IBM Guardium helps us comply with industry regulations, such as GDPR, local US standards, and then the current New York cyber laws, which are very specific about controlling access to data.  

Guardium is integrated for data. It is integrated across our big data, then for cyber security. It is integrated in our security stack. 

• Our ability to see when users are accessing sensitive data. 
• The front-end works very well. 
• Gathering the data works very well. 

We are using quite a few of the advanced features. Some of those include some scripting for integration with our other security tools in the environment along with data collection, and the ability to use large data formats for monitoring and information. 

One of the limitations that everyone who uses Guardium knows is its ability for back-end reporting. Guardium in and of itself is a big data platform. It creates big data all by itself. The ability to collect it sometimes is easier than the ability to retrieve it, use it, or give a good representation of it for incidence response or questions which come from the different people who want to use the data. 

Then, it goes back to the use of the data.
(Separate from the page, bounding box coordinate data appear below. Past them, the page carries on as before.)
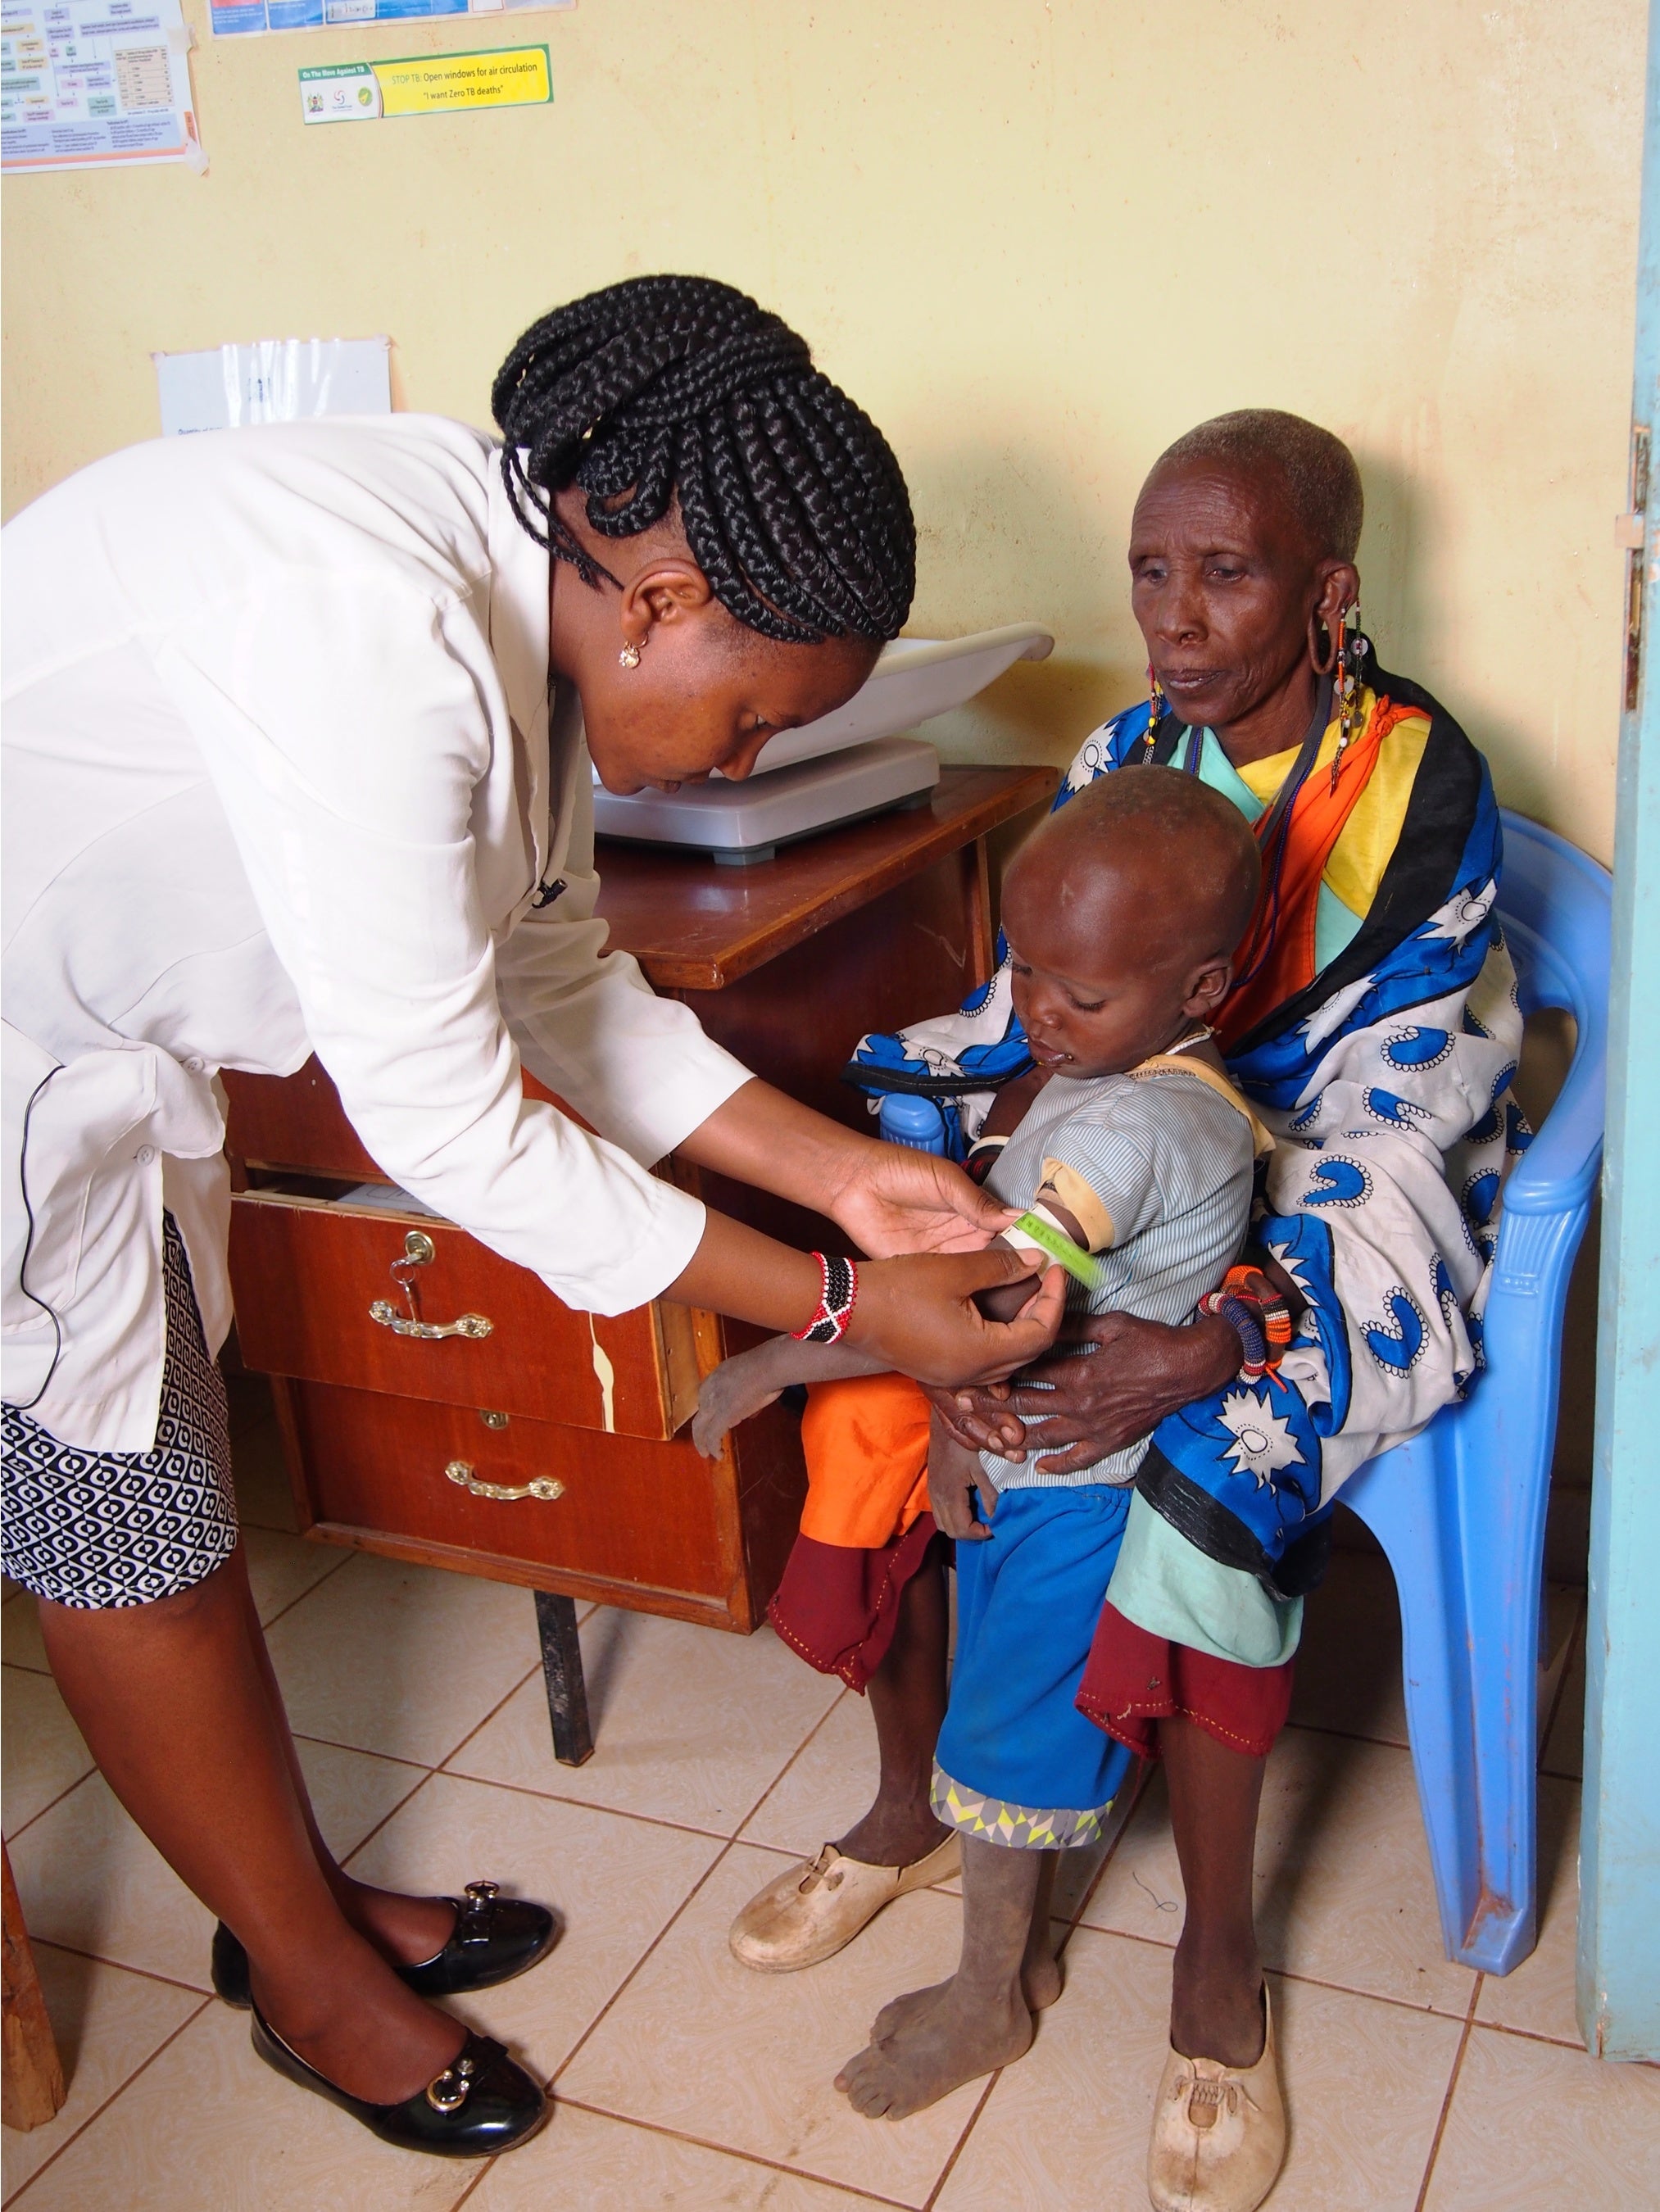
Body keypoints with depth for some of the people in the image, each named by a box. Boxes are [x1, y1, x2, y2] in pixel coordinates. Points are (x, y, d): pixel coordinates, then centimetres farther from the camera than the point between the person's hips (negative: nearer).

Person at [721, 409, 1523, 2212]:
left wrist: (1213, 1342, -33)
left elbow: (1386, 1130, -18)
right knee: (866, 1402, -13)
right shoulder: (1120, 761, 1)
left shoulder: (1420, 792, -14)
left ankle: (1218, 1962, -7)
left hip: (1320, 1223, -5)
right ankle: (912, 1806, 13)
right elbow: (1030, 1043, 0)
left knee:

Using the data in native Guardium is difficult, at best. I know there are current advancements. I know they are integrated with jSonar, which used to be a partnership. However, it is now integrated into the company, which is nice, but we are far beyond that. We have already purchased and implemented other solutions, so now we have to go back and retroactively add that, which would be a good addition, but we are just not there today. 

Guardium is very stable. The only outages that we have had have been self-induced, which is hard to admit. As a platform, it provides great stability.

Guardium should meet our needs going forward. 

We have only been using Guardium for a short period of time, so we had some growth problems. It is just like growing into your body. Your knees start to hurt after a little while, but once you get through that growth spurt, you get your win and you keep going and you are able to grow and expand. I think the way we have it implemented, we will be able to grow and scale as the organization grows. 

We use technical support very frequently. We actually have a weekly call with our sponsor where we go through all of our different support questions. We are on a week-to-week basis where we follow-up with all our questions. We are on the leading edge for Guardium implementations. The version that we are on, it makes us a Fortune Six organization with the current version for all of our data. It requires a lot of support as we grow and mature with the product and with our organization's growth. 

Our initial setup was pretty straightforward because we were just figuring out how it worked. Over the last two years, we have introduced our own complexities to accommodate our requirements. Would I say that it is complex to us today? No. To the average Guardium user? Yes, it would be complex.

We did evaluate other vendors. Guardium was a large purchase. We did our due diligence as we were responsible for the purchase process. Guardium won mostly because of our scope and scale. It was able to perform at the scale that we wanted to use it.